Interview Jean Staune
– Les expériences de « Smart Cities » paraissent prendre davantage de temps que prévu pour aboutir : s’y prendrait-on mal ?
Jean Staune – Il faut s’entendre sur la définition d’une Smart City. Si l’on évoque les avancées technologiques permettant d’améliorer la vie en ville en réduisant les atteintes à l’environnement et en améliorant l’utilisation de l’énergie, il y a de nombreuses réalisations prometteuses ou projets extraordinaires, que j’ai eu l’occasion de présenter dans mes conférences, comme le plus grand toit vert du monde, le béton autoréparateur, les feuilles artificielles transformant les façades en véritables arbres ou le projet de couverture d’une section du Périphérique parisien permettant de planter mille arbres au-dessus de la circulation. Tout cela s’inscrit dans une démarche où les révolutions technologiques permettent des innovations au service d’un monde plus viable.
– Parmi les obstacles à franchir pour que les villes deviennent des Smart Cities , le manque d’argent n’est pas le moindre. Les défis démographiques actuels risquent de faire passer cette évolution au second plan…

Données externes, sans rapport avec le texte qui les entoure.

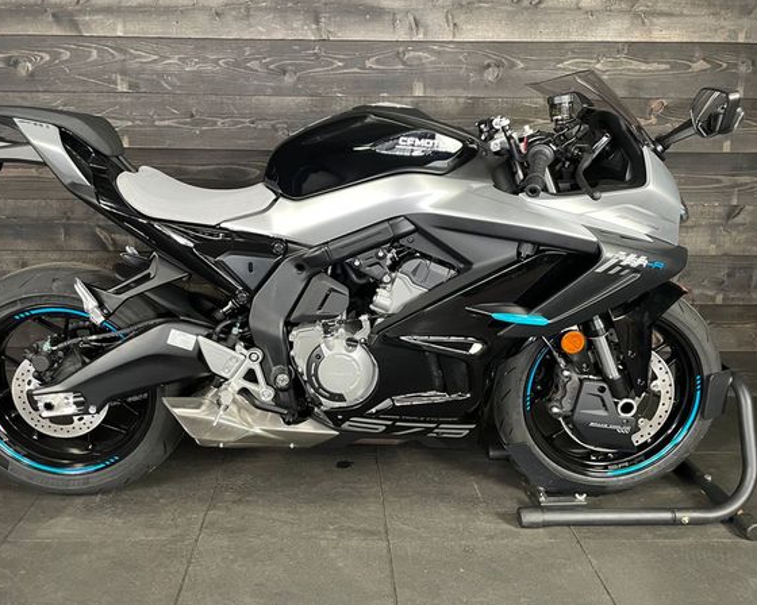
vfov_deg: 50.0
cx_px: 333
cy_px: 289
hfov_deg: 60.3
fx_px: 650
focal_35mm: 29
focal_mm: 4.2
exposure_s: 1/33
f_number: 1.6
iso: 400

– Les cités entièrement nouvelles et connectées, telles que la Chine, par exemple, tente d’en édifier, ne prennent pas leur essor. En outre, la disponibilité d’espaces adéquats à accueillir des villes n’est pas démontrée ; en fait, personne ne peut citer un vrai exemple de cité parfaitement « smart ». Si l’on se place du point de vue d’un Persan de Montesquieu, ou d’un extraterrestre qui nous observerait, ce qui frappe est l’incroyable gaspillage représenté par les déplacements entre domicile et travail, à l’ère des portables, d’Internet, de Skype, etc. Il n’y a pas de coordination suffisante entre habitat, lieux d’activité et transports. La plupart des gens perdent une ou deux heures par jour en moyenne pour se rendre au bureau ou à l’usine, ce qui apparaîtra comme préhistorique à nos descendants. Il faut cesser d’« aller au travail » ! La plupart des tâches tertiaires peuvent se faire chez soi ou quasiment n’importe où, avec un point de rencontre régulier, par exemple toutes les semaines. Un jour ou l’autre, des hologrammes permettront, encore mieux que les écrans, des réunions virtuelles quasiment parfaites. Je reste cependant persuadé que le contact humain ne disparaîtra pas, il est indispensable, mais peut être concentré sur une période régulière donnée. Malgré Internet, les centres de congrès n’ont jamais si bien marché : mais pourquoi se réunir tous les jours avec ses collègues ? Des millions d’heures de déplacement pourraient être économisées.
– Les premières expériences de télétravail, de domotique, de voitures autonomes, etc. ont été tentées il y a des années, mais sans grand succès. Internet a-t-il tout changé?
– À l’évidence, mais attention : il ne faut pas avoir raison trop tôt. Vouloir s’engager trop vite comporte un risque financier et un risque d’échec. La technologie évolue très rapidement, son coût et son efficacité évoluent en sens inverse et se lancer avant le bon moment est aussi dangereux que franchir le pas trop tard.